Prendre le temps

Jean-Christian Cottu est photographe. Il souhaiterait maintenant collaborer avec des anthropologues pour son prochain voyage.
Quels sont vos thèmes de prédilection?
J’aime photographier les gens plus que les paysages parce que le portrait dégage vraiment quelque chose, il permet de réaliser des images parfois très émouvantes. On croise en voyage des visages extraordinaires.
Pour mes photos j’aime créer des mises en scène à la manière d’un tournage de cinéma. Je cherche un sujet, un décor voire même des accessoires, j’observe la lumière pour déterminer l’heure à laquelle aura lieu la prise de vue : lumière du matin ou lumière du soir.
Avant chaque prise de vue je prends le temps de faire connaissance avec mon modèle, noter son nom et ses coordonnées, parler de mon travail, préciser que je suis professionnel, que le résultat peut générer un profit et par conséquent ne jamais refuser un accord financier. Certains modèles peuvent m’accorder jusqu’à 1h de leur temps.
Comment les gens réagissent quand vous leur demandez de les photographier ?
Quand on prend le temps de leur expliquer ce qu’on veut faire, la réaction est toujours très positive. Parfois les gens peuvent régir de manière assez hostile à l’image parce qu’il y a beaucoup de photographes qui ne respectent rien.
Comment choisissez-vous les destinations de vos voyages ?
Jusqu’à présent par le fruit du hasard. Les idées me viennent en écoutant de la musique, en parcourant la presse, au détour d’une conversation ou simplement sur un coup de tête.
Aujourd’hui, je voudrais procéder différemment et préparer mes voyages à l’avance car la logistique est beaucoup plus importante.
Je travaille avec un studio photo mobile composé d’un fond noir, d’un flash relié à un petit générateur pour un maximum d’autonomie, d’une boite à lumière et d’un appareil photo moyen format numérique qui offre des images de très haute définition.
Cette technique oblige à travailler lentement car à chaque déclenchement il se passe plusieurs secondes avant que l’image n’apparaisse sur l’écran de contrôle. Il faut être patient et ne négliger aucun détail.
C’est amusant parce que c’est un dispositif qui ressemble à celui du XIXème siècle.
Oui c’est vrai, je travaille un peu dans cet esprit. Quand il fallait faire des photos sur des plaques de verre, ça demandait effectivement du temps. Aujourd’hui avec le numérique les gens travaillent de plus en plus vite, ils peuvent enregistrer des centaines d’images en quelques minutes, on ne prend plus le temps de penser au cadrage, de penser à la lumière. L’image se consomme et se jette.
Pouvez-vous nous parler d’une de vos photos en particulier ?
Elle a été faite en Inde dans la ville sainte de Pushkar. Comme à Bénarès, les pèlerins descendent des marches pour se purifier dans les eaux sacrées du lac.

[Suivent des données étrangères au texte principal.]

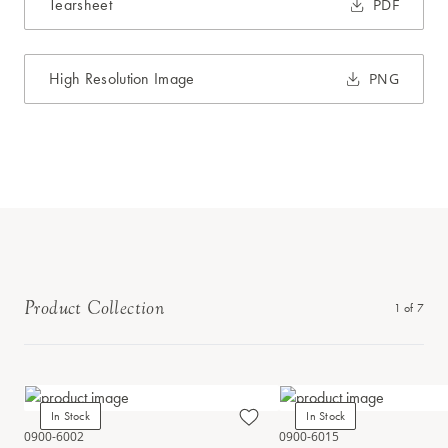
Tearsheet
PDF
High Resolution Image
PNG
Product Collection
1
of
7
In Stock
In Stock
0900-6002
0900-6015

C’est ici que j’ai rencontré le sadhu Malay Chakraborty. Cet homme vit au pied d’un arbre sous un abri de fortune au bord du lac. J’ai installé mon matériel, mis en place l’éclairage et j’ai réalisé plusieurs photos.
En arrière plan le soleil se couchait sur la ville quand un vol de pigeons a survolé les eaux du lac. J’ai appuyé rapidement sur le déclencheur en me disant « si la mise au point est bonne ce sera une bonne image ». En fait j’ai eu beaucoup de chance de faire cette image.
Comment décririez-vous vos photos ?
Elles traduisent un peu mon émotion quand je les ai réalisées, c’est en tout cas sur ce critère que je fais ma sélection finale.
Si les gens ressentent cette émotion c’est gagné. Il faut faire preuve d’une grande humilité avec la photographie, une bonne image c’est 50% de technique et 50% de chance. Robert Doisneau en était convaincu.
Comment en êtes-vous venu à vous intéresser à l’anthropologie ?
Grâce au livre «Visages de la dignité» du photographe Günter Pfannmüller et  de l’ethnologue Wilhelm Klein. Ils sont partis sur plusieurs continents pour réaliser des portraits à l’intérieur d’une immense toile de tente qui faisait office de studio photo. L’idée était de retirer les personnages de leur environnement naturel pour que notre attention se concentre sur ces derniers.
La préface de ce livre est de Wade Davis un anthropologue canadien. Le résultat de ce projet est vraiment extraordinaire et a changé ma façon de réaliser des images.
Travailler avec un anthropologue c’est avoir une étude solide sur un sujet et offrir à mes images une histoire. Le résultat peut être extrêmement intéressant.